Melting of a porous medium saturated with water near its density maximum

Abstract

We report on an experimental and theoretical study of a liquid-saturated porous medium in a test cell with large dimensions, instrumented with a grid of 100 thermocouples. Well characterized, uniform-size glass beads with a nominal diameter of 0.6 cm have been chosen as the porous medium to facilitate the modelling of the transport processes in both the liquid and frozen regions. Experiments have been conducted to determine the variation of temperature as a function of position and time when a melting front initiated at the top of the test cell propagates downward.

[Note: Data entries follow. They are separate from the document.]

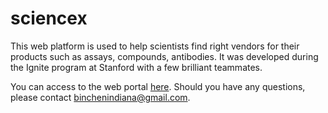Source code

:# sciencex

This web platform is used to help scientists find right vendors for their products such as assays, compounds, antibodies. It was developed during the Ignite program at Stanford with a few brilliant teammates. 

You can access to the web portal [here](http://54.148.140.114). Should you have any questions, please contact binchenindiana@gmail.com.


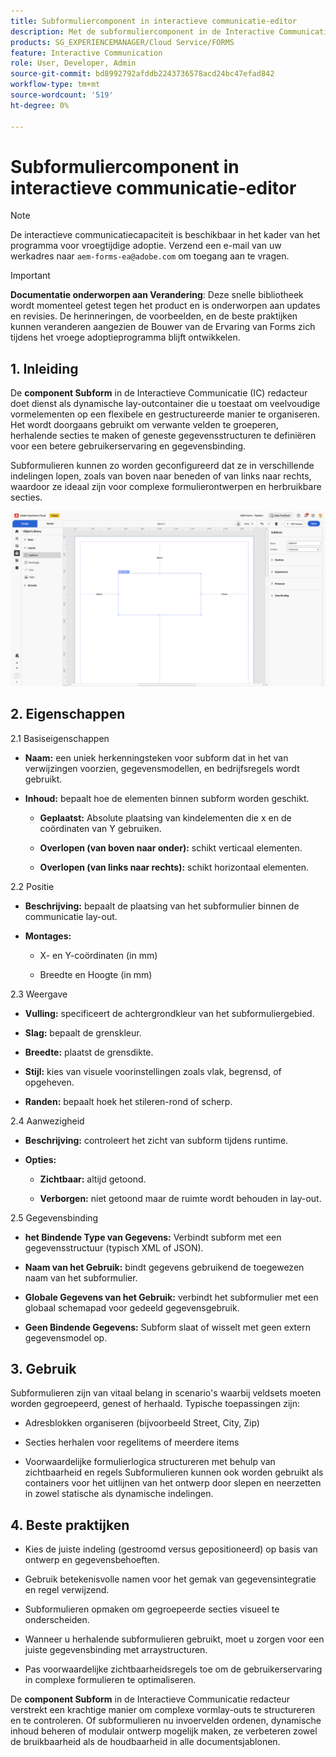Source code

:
 ```yaml
---
title: Subformuliercomponent in interactieve communicatie-editor
description: Met de subformuliercomponent in de Interactive Communication Editor in AEM Forms kunt u meerdere formulierelementen op een flexibele en gestructureerde manier ordenen.
products: SG_EXPERIENCEMANAGER/Cloud Service/FORMS
feature: Interactive Communication
role: User, Developer, Admin
source-git-commit: bd8992792afddb2243736578acd24bc47efad842
workflow-type: tm+mt
source-wordcount: '519'
ht-degree: 0%

---
```



# Subformuliercomponent in interactieve communicatie-editor

>[!NOTE]
>
> De interactieve communicatiecapaciteit is beschikbaar in het kader van het programma voor vroegtijdige adoptie. Verzend een e-mail van uw werkadres naar `aem-forms-ea@adobe.com` om toegang aan te vragen.

>[!IMPORTANT]
>
> **Documentatie onderworpen aan Verandering**: Deze snelle bibliotheek wordt momenteel getest tegen het product en is onderworpen aan updates en revisies. De herinneringen, de voorbeelden, en de beste praktijken kunnen veranderen aangezien de Bouwer van de Ervaring van Forms zich tijdens het vroege adoptieprogramma blijft ontwikkelen.

## &#x200B;1. Inleiding

De **component Subform** in de Interactieve Communicatie (IC) redacteur doet dienst als dynamische lay-outcontainer die u toestaat om veelvoudige vormelementen op een flexibele en gestructureerde manier te organiseren. Het wordt doorgaans gebruikt om verwante velden te groeperen, herhalende secties te maken of geneste gegevensstructuren te definiëren voor een betere gebruikerservaring en gegevensbinding.

Subformulieren kunnen zo worden geconfigureerd dat ze in verschillende indelingen lopen, zoals van boven naar beneden of van links naar rechts, waardoor ze ideaal zijn voor complexe formulierontwerpen en herbruikbare secties.

![ vind IC Docu ](/help/forms/interactive-communication/assets/subform.png)

## &#x200B;2. Eigenschappen

2.1 Basiseigenschappen

- **Naam:** een uniek herkenningsteken voor subform dat in het van verwijzingen voorzien, gegevensmodellen, en bedrijfsregels wordt gebruikt.

- **Inhoud:** bepaalt hoe de elementen binnen subform worden geschikt.

   - **Geplaatst:** Absolute plaatsing van kindelementen die x en de coördinaten van Y gebruiken.

   - **Overlopen (van boven naar onder):** schikt verticaal elementen.

   - **Overlopen (van links naar rechts):** schikt horizontaal elementen.

2.2 Positie

- **Beschrijving:** bepaalt de plaatsing van het subformulier binnen de communicatie lay-out.

- **Montages:**

   - X- en Y-coördinaten (in mm)

   - Breedte en Hoogte (in mm)

2.3 Weergave

- **Vulling:** specificeert de achtergrondkleur van het subformuliergebied.

- **Slag:** bepaalt de grenskleur.

- **Breedte:** plaatst de grensdikte.

- **Stijl:** kies van visuele voorinstellingen zoals vlak, begrensd, of opgeheven.

- **Randen:** bepaalt hoek het stileren-rond of scherp.

2.4 Aanwezigheid

- **Beschrijving:** controleert het zicht van subform tijdens runtime.

- **Opties:**

   - **Zichtbaar:** altijd getoond.

   - **Verborgen:** niet getoond maar de ruimte wordt behouden in lay-out.

2.5 Gegevensbinding

- **het Bindende Type van Gegevens:** Verbindt subform met een gegevensstructuur (typisch XML of JSON).

- **Naam van het Gebruik:** bindt gegevens gebruikend de toegewezen naam van het subformulier.

- **Globale Gegevens van het Gebruik:** verbindt het subformulier met een globaal schemapad voor gedeeld gegevensgebruik.

- **Geen Bindende Gegevens:** Subform slaat of wisselt met geen extern gegevensmodel op.

## &#x200B;3. Gebruik

Subformulieren zijn van vitaal belang in scenario&#39;s waarbij veldsets moeten worden gegroepeerd, genest of herhaald. Typische toepassingen zijn:

- Adresblokken organiseren (bijvoorbeeld Street, City, Zip)

- Secties herhalen voor regelitems of meerdere items

- Voorwaardelijke formulierlogica structureren met behulp van zichtbaarheid en regels
Subformulieren kunnen ook worden gebruikt als containers voor het uitlijnen van het ontwerp door slepen en neerzetten in zowel statische als dynamische indelingen.

## &#x200B;4. Beste praktijken

- Kies de juiste indeling (gestroomd versus gepositioneerd) op basis van ontwerp en gegevensbehoeften.

- Gebruik betekenisvolle namen voor het gemak van gegevensintegratie en regel verwijzend.

- Subformulieren opmaken om gegroepeerde secties visueel te onderscheiden.

- Wanneer u herhalende subformulieren gebruikt, moet u zorgen voor een juiste gegevensbinding met arraystructuren.

- Pas voorwaardelijke zichtbaarheidsregels toe om de gebruikerservaring in complexe formulieren te optimaliseren.

De **component Subform** in de Interactieve Communicatie redacteur verstrekt een krachtige manier om complexe vormlay-outs te structureren en te controleren. Of subformulieren nu invoervelden ordenen, dynamische inhoud beheren of modulair ontwerp mogelijk maken, ze verbeteren zowel de bruikbaarheid als de houdbaarheid in alle documentsjablonen.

In these experiments, the water-saturated frozen porous medium is heated from above through the sudden imposition of a constant high-temperature boundary condition (i.e. T = 4°C at the top isothermal plate). Throughout the experiments, the mixture of ice and the porous matrix of glass beads is initially at 0°C, sharing the same temperature with the low-temperature bottom isothermal plate. The remaining boundaries have been thermally insulated. The experiments have provided evidence that conduction had been the dominant mode of heat transfer, initially. Comparison between our experiments and an analytically derived solution for front propagation based purely on heat conduction has indicated that at times larger than 25 h, natural convection prevails. The experiments also have suggested the establishment of two, counter-rotating flow circulation loops due to natural convection which move the fluid down along the outside bounding walls and up in the middle portion of the heat-transfer domain. The shape and size of the observed loops change with time as the melting front sweeps through the frozen fully-saturated porous medium.